The elections department's cover-up of voting-machine problems is continuing.
Elections department officials have made repeated statements to the media that the county's voting machines have been working fine. Yet County Recorder Purcell told Thomas' investigators that the elections department was very concerned about voting-machine problems that arose during the District 20 recount.
Purcell said to investigators on March 31 that two of the Elections Systems and Software optical scanners used during the primary and recount were removed from service before the general election. She also said the county was considering contracting with a new vendor to provide voting machines.

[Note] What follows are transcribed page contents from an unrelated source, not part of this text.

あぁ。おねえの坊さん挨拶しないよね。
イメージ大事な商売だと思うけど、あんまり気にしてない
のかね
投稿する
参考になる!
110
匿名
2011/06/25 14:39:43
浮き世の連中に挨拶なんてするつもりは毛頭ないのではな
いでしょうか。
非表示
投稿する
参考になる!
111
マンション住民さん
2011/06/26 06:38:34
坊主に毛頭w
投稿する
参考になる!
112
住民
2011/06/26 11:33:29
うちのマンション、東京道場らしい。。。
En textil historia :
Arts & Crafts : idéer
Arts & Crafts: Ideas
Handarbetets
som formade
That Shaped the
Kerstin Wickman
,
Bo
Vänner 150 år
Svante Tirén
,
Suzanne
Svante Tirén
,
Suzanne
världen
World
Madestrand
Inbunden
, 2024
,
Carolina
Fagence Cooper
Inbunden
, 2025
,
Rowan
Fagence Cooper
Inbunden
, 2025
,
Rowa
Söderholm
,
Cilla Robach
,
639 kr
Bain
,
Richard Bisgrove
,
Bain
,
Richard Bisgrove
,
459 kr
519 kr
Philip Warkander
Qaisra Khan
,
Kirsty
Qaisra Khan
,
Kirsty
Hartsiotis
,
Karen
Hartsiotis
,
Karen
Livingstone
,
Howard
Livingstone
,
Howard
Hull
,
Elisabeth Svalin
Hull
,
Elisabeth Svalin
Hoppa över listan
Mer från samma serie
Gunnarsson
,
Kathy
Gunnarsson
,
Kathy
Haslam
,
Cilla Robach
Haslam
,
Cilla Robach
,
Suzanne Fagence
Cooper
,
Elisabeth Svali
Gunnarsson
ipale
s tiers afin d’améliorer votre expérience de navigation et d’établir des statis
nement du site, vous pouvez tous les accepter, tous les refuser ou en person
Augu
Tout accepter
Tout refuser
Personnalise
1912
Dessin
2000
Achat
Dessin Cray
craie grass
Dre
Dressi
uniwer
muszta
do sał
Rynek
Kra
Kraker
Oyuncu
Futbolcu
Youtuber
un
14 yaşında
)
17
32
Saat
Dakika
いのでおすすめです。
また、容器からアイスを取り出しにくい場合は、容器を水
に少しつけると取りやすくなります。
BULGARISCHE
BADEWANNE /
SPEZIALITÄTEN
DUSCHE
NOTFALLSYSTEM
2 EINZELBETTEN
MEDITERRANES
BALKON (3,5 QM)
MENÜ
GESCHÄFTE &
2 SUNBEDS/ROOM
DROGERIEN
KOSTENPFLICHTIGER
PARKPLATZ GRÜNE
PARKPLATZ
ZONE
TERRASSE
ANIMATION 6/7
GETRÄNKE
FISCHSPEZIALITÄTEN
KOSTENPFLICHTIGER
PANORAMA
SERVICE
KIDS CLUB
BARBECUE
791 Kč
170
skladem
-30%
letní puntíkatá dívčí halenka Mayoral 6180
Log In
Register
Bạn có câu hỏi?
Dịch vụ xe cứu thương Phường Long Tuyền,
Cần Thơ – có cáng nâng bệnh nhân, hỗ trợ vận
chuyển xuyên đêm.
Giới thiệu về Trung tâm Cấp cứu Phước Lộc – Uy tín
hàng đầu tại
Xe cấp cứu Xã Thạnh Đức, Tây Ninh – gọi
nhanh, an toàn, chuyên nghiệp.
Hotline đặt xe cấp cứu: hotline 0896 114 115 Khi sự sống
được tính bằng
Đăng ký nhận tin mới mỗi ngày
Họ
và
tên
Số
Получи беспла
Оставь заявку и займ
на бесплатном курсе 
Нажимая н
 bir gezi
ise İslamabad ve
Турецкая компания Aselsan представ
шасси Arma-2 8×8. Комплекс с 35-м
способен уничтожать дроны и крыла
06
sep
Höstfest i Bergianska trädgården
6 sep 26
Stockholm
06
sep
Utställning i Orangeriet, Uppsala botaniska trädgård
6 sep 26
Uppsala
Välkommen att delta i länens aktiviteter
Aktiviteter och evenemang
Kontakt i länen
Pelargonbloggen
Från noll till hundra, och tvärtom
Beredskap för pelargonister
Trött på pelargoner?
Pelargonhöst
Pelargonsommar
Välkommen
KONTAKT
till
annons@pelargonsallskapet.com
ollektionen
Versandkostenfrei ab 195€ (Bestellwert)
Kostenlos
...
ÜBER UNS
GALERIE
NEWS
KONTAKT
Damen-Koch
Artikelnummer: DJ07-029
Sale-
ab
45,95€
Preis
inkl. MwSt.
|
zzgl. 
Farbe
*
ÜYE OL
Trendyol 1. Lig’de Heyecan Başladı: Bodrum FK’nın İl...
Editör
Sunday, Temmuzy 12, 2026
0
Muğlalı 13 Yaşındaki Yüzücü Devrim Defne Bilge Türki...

Based largely on Purcell's statements that the elections department was addressing the issue, Thomas "determined that there was not sufficient evidence of criminal conduct to justify commencing a formal criminal investigation," he said in a May 5 letter to the county Republican Committee.
A month later, the Arizona Republic quoted elections director Osborne as saying she had no problem with the voting machines: "We are going to stay with these machines. They are very solid, and they do what they are supposed to do."
Thomas was annoyed by Osborne's comments.
"This quote by Ms. Osborne directly contradicts your prior representations," Thomas wrote in a June 16 letter to Purcell.
Purcell fired back a June 24 letter assuring Thomas that the elections department was preparing to enter into a contract to upgrade the optical scanners with equipment designed to better detect marks on mail-in ballots.
Thomas returned the volley on June 30, once again berating Purcell for continuing to say there are no problems with the county's voting equipment, while at the same time telling Thomas that significant changes are in the works.
"This two-sided approach to these matters is troubling," Thomas wrote Purcell.
But Thomas was all bark and no bite.
When the chips were down, he decided it wasn't worth it politically to come down on Purcell's operation.
It's too bad that the county attorney has proved his critics right.